Die Tributkinder haben zum Beispiel Mentoren – Überlebende der Spiele aus den Vorjahren. Doch da nur ein Kind pro Bezirk überleben kann, ist der Mentor gezwungen, für einen seiner Schützlinge Partei zu ergreifen. In der Arena bilden die Kinder noch dazu selbst mehr oder weniger dürftige, temporäre Bündnisse, die entweder reine Strategie, Täuschungsmanöver oder von echter Loyalität motiviert sind.
Während »The Hunger Games« als erster Teil der Trilogie noch stark Action-geprägt ist, entwickeln sich Teil 2 (Untertitel: »Catching Fire«) und Teil 3 (»The Mockingjay«) zu wahren Psychodramen. Die Wendungen werden immer überraschender, bleiben aber fast immer glaubwürdig.
Katniss ist als Überlebende ihrer Hunger Games mehr oder weniger unfreiwillig zur Symbolfigur für die neu aufflammende Rebellion der Bezirke gegen das Capitol geworden. Sie kämpft mit Alpträumen und Schuldgefühlen. Die Figuren um sie herum werden immer undurchsichtiger und scheinbar unberechenbarer, bis sie fast niemandem mehr traut – nicht einmal ihrem Geliebten oder ihrem Kindheitsfreund – und fast auf sich allein gestellt kämpft. Die Frage »real or not real?« wird zum Leitmotiv für den dritten Teil. Katniss wird zu einer Rächerin, deren eigener Rachefeldzug sie selbst zerstört, auch wenn er teilweise erfolgreich ist.

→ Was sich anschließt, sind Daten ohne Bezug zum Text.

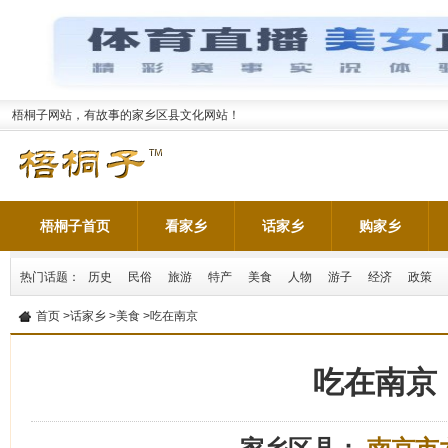
梧桐子网站，有故事的家乡区县文化网站！
梧桐子首页
看家乡
话家乡
购家乡
热门话题：
历史
民俗
旅游
特产
美食
人物
游子
经济
政策
首页
>
话家乡
>
美食
>吃在南京
吃在南京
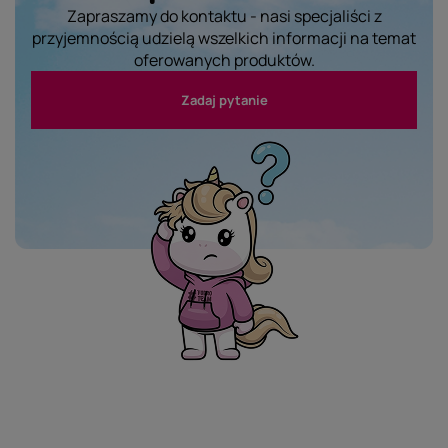
Zapraszamy do kontaktu - nasi specjaliści z
przyjemnością udzielą wszelkich informacji na temat
oferowanych produktów.
Zadaj pytanie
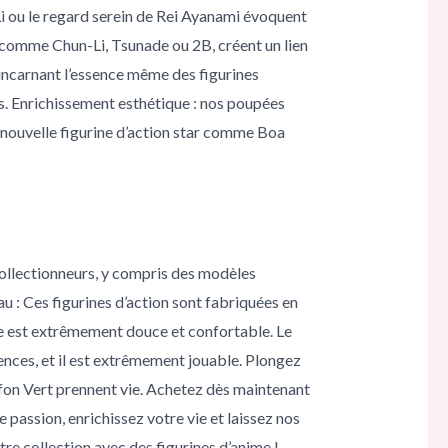
 ou le regard serein de Rei Ayanami évoquent
s comme Chun-Li, Tsunade ou 2B, créent un lien
 incarnant l’essence même des figurines
s. Enrichissement esthétique : nos poupées
e nouvelle figurine d’action star comme Boa
collectionneurs, y compris des modèles
: Ces figurines d’action sont fabriquées en
use est extrêmement douce et confortable. Le
rences, et il est extrêmement jouable. Plongez
fon Vert prennent vie. Achetez dès maintenant
 passion, enrichissez votre vie et laissez nos
e collection avec des figurines d’anime !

Fast nebenbei schafft es Collins außerdem, interessante Fragen über Politik, Macht, Korruption, Selbstkenntnis, Evolution und Geschichte aufzuwerfen: Will die Anführerin der Rebellen nur den Platz des herrschenden Präsidenten einnehmen? Werden die Bezirke die Hunger Games mit den Kindern ihrer ehemaligen Unterdrücker weiterführen, bis deren Rachelust zu einer Gegenrebellion heranwächst, oder entwickelt sich die Menschheit weiter, weil sie aus der Geschichte lernt?